→ DATA EXCERPT:
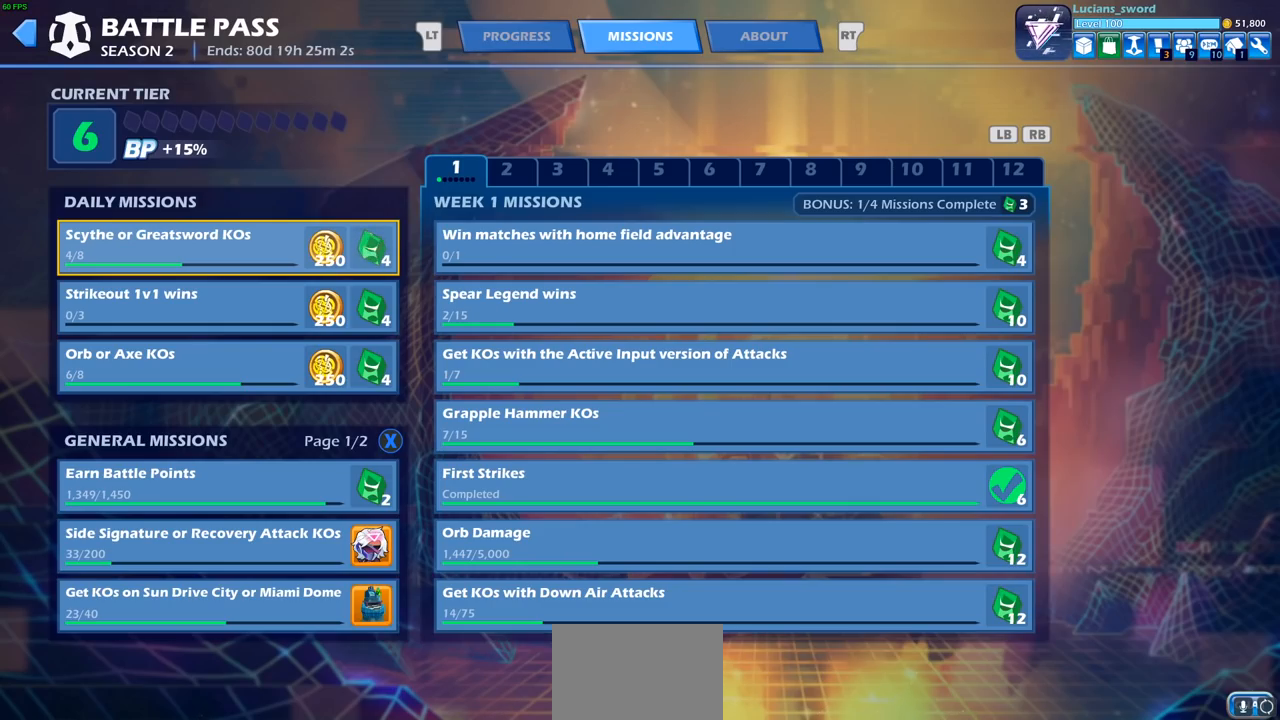
{"buttons": [], "left_stick": "center", "right_stick": "center", "events": []}
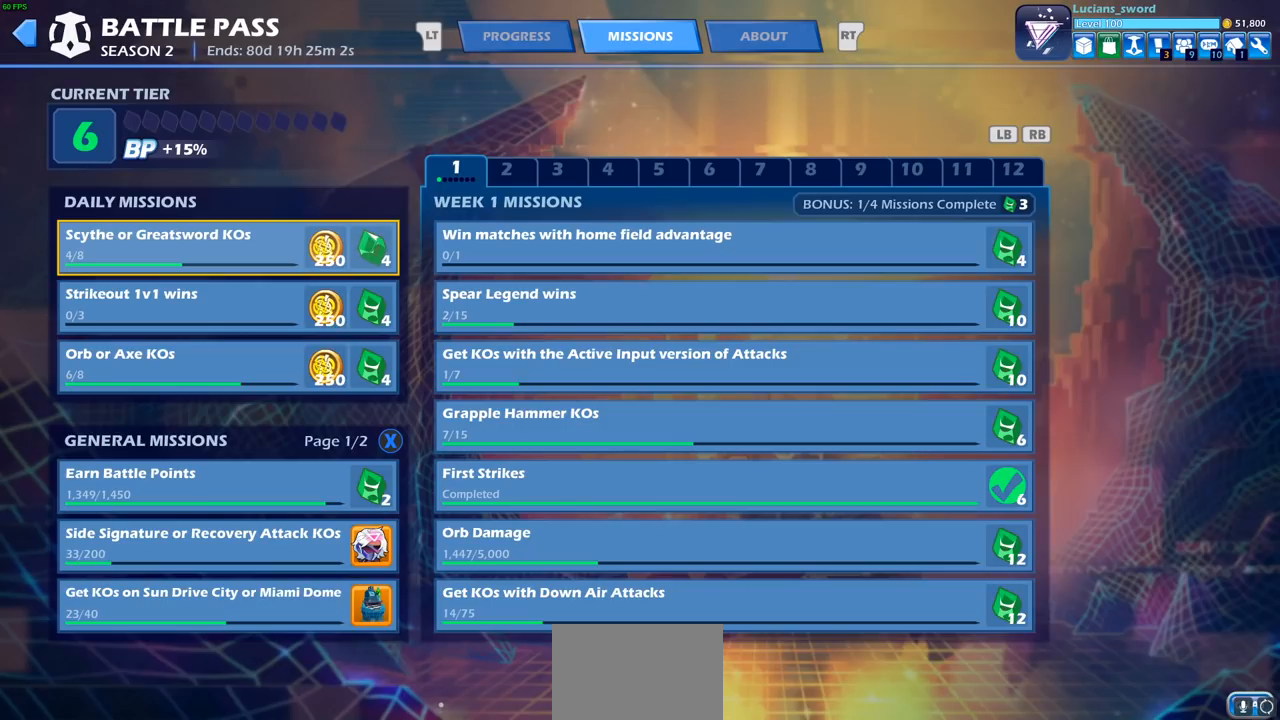
{"buttons": [], "left_stick": "center", "right_stick": "center", "events": []}
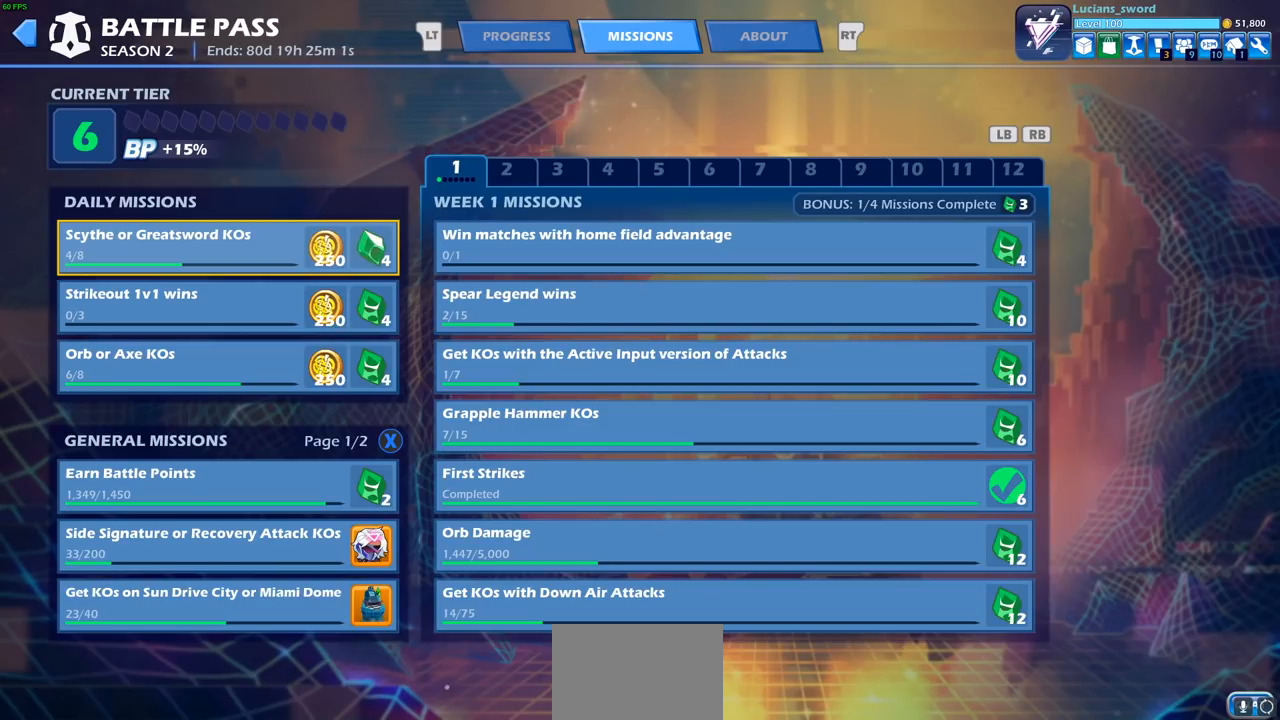
{"buttons": [], "left_stick": "center", "right_stick": "center", "events": []}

→ EXERCISE DESCRIPTION: In the answer, the data should reappear exactly, with no pictures.

→ SOLUTION TO THE EXERCISE:
{"buttons": [], "left_stick": "center", "right_stick": "center", "events": []}
{"buttons": [], "left_stick": "center", "right_stick": "center", "events": []}
{"buttons": [], "left_stick": "center", "right_stick": "center", "events": []}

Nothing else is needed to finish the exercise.